A dental crown is a custom-made, tooth-shaped cap placed over a natural tooth to restore its form, size, and strength. Its primary function is to protect a damaged tooth from fracturing or to restore a broken or severely worn tooth. The long-term success of a crown depends almost entirely on the quality and quantity of the remaining natural tooth structure beneath it. This foundation must provide mechanical stability and enough space for the restorative material to have adequate thickness, requiring a precise balance of conserving healthy material while creating the ideal geometric shape.
The Geometry Required for Crown Stability
The prepared tooth structure must provide two distinct mechanical properties for the crown to remain secure: retention and resistance. Retention is the ability of the preparation to prevent the crown from being dislodged along its path of insertion (e.g., by sticky food). Resistance prevents the crown from dislodging due to horizontal or oblique forces common during chewing.
These mechanical requirements are primarily governed by the height of the prepared tooth walls and their slight inward angle, known as taper. Taller prepared walls offer a greater surface area for the cement to bond, increasing retention. A minimum wall height of 3 to 4 millimeters is generally desired, particularly on molars where chewing forces are highest.
The taper is the convergence angle between two opposing prepared walls, which allows the crown to slide onto the tooth. The ideal total occlusal convergence (TOC) for a crown preparation is generally considered to be between 10 and 22 degrees. If the taper is too steep, exceeding 25 degrees, the crown’s retention is compromised because it is too easy to dislodge. Conversely, a taper that is too close to parallel creates physical undercuts that prevent the crown from being fully seated.
Creating Space for Crown Material
Beyond mechanical stability, the remaining tooth structure must be reduced to provide clearance for the restorative material. This reduction is necessary to ensure the crown has sufficient bulk to resist fracture and to allow for a natural appearance. The required reduction varies significantly based on the chosen material, because different materials possess different inherent strengths.

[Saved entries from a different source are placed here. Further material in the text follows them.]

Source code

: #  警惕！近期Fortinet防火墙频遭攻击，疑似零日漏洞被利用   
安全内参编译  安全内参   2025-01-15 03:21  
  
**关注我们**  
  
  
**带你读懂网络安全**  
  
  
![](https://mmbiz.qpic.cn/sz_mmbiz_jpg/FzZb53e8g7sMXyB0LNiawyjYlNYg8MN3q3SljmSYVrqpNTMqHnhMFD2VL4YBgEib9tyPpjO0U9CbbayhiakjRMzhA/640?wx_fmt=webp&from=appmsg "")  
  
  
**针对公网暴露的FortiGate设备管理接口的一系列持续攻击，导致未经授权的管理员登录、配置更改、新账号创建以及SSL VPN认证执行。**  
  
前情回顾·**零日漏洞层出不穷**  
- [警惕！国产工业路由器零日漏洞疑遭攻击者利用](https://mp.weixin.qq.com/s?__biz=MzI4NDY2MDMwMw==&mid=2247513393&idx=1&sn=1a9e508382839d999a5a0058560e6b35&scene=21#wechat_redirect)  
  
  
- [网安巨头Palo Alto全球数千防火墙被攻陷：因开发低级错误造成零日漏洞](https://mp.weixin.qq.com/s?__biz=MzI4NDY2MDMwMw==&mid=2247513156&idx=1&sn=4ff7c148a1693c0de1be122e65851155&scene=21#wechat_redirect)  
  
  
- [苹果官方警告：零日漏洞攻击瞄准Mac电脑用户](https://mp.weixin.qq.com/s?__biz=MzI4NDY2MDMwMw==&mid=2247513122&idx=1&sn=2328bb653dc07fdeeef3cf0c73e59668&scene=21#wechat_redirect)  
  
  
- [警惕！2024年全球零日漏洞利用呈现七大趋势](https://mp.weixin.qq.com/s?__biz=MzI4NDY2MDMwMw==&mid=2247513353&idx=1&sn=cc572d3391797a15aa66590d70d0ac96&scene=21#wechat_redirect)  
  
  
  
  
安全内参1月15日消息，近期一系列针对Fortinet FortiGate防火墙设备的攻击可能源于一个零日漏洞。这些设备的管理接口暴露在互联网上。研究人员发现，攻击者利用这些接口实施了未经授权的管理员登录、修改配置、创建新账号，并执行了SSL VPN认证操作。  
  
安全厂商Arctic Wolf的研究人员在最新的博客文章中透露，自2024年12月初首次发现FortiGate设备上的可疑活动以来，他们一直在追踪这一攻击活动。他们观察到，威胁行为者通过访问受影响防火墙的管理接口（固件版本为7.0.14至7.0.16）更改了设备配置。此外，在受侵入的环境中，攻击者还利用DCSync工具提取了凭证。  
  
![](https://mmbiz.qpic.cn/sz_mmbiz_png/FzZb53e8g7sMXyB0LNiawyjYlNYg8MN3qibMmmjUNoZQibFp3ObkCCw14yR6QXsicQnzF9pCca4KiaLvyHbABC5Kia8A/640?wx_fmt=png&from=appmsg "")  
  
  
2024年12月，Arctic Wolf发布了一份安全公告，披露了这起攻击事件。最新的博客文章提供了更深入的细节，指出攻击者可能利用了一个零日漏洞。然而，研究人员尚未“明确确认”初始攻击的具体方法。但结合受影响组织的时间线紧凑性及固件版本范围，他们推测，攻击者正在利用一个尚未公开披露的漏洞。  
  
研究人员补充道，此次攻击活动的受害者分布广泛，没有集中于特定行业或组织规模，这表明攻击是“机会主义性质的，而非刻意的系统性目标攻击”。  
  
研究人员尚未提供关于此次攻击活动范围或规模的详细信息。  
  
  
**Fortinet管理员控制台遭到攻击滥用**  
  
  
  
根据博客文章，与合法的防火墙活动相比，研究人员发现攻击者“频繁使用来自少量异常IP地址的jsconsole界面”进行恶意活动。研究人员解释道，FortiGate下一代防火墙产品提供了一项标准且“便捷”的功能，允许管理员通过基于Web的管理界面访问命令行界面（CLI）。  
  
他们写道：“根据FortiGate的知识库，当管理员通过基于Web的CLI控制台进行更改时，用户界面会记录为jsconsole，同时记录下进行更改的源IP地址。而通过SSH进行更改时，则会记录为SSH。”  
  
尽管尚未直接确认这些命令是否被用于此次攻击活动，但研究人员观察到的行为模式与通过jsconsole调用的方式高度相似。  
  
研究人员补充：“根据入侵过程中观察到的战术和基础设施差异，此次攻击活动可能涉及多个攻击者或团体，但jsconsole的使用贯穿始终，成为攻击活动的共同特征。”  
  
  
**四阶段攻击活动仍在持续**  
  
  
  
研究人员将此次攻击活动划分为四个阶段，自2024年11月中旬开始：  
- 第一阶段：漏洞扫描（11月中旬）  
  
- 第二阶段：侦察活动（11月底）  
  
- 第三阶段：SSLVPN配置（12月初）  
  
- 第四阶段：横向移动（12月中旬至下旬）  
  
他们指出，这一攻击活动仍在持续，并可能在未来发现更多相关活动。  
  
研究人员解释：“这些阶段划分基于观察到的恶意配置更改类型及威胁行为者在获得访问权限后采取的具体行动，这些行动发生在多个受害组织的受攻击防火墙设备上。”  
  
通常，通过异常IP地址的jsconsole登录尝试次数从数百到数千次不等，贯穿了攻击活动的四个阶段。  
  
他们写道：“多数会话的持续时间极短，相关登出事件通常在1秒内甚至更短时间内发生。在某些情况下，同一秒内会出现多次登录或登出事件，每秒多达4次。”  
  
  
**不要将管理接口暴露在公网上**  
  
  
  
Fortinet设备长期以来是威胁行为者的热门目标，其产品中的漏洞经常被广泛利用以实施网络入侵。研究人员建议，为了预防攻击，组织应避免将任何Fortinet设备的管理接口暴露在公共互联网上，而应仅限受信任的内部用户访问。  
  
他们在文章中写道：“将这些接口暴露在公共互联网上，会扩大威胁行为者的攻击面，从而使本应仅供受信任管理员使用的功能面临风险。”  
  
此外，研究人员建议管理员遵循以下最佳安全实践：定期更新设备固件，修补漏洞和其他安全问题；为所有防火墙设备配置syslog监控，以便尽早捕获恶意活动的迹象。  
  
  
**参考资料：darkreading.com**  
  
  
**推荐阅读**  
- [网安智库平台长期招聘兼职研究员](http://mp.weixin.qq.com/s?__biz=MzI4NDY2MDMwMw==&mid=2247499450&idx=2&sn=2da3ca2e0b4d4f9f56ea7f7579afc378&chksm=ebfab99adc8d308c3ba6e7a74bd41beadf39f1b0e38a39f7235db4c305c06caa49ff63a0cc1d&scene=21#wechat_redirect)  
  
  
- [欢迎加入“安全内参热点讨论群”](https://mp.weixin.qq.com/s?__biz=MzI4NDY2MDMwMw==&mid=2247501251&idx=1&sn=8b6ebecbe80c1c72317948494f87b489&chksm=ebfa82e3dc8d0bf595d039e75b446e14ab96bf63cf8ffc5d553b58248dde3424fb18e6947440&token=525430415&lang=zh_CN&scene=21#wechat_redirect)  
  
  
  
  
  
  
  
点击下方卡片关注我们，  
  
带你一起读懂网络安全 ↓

Occlusal reduction, the reduction on the chewing surface, requires the greatest material thickness to withstand biting forces. For a full-metal crown, which is exceptionally strong, only about 1.0 to 1.5 millimeters of reduction may be necessary. In contrast, all-ceramic and porcelain-fused-to-metal (PFM) crowns require more space, often 1.5 to 2.0 millimeters, to accommodate the weaker porcelain layer.
Axial reduction, along the sides of the tooth, also has specific requirements. PFM crowns, for example, require 1.2 to 1.5 millimeters of axial reduction on the cheek-facing side to allow for the metal substructure and aesthetic porcelain layer. Newer materials like monolithic zirconia may permit less aggressive preparation, sometimes requiring only 0.6 to 1.0 millimeter of reduction, which helps conserve more natural tooth structure. The preparation also ends with a clear, smooth boundary called the margin, which is where the crown meets the tooth, sealing the restoration against the oral environment.
Restoring Teeth with Minimal Structure
When decay, trauma, or previous large fillings have removed a substantial amount of the tooth, special procedures are needed to rebuild the necessary foundation for a crown. The most important structural element for a severely damaged tooth, particularly one that has had a root canal, is the ferrule effect. This effect requires a circumferential band of healthy tooth structure, typically 1.5 to 2.0 millimeters high and at least 1 millimeter thick, surrounding the base of the prepared tooth.
The ferrule acts like a metal ring on a wooden hammer handle, bracing the remaining tooth structure and root to prevent catastrophic root fracture under chewing load. Without this protective band, forces applied to the crown can act as a wedge, leading to failure and often requiring the tooth’s extraction. Achieving this 360-degree band of sound tissue is frequently the deciding factor in whether a tooth can be saved.
If the internal bulk of the tooth is insufficient to support the crown, a core build-up is performed using a strong filling material to replace the missing dentin. If the core build-up lacks sufficient retention, a post may be placed into the root canal space to anchor the core. The post’s primary function is to secure the core build-up, not to reinforce the root; the ferrule provides the crucial resistance against fracture. If there is not enough natural tooth structure above the gum line to create the ferrule, procedures like crown lengthening may be performed to expose more root surface and ensure the long-term survival of the restoration.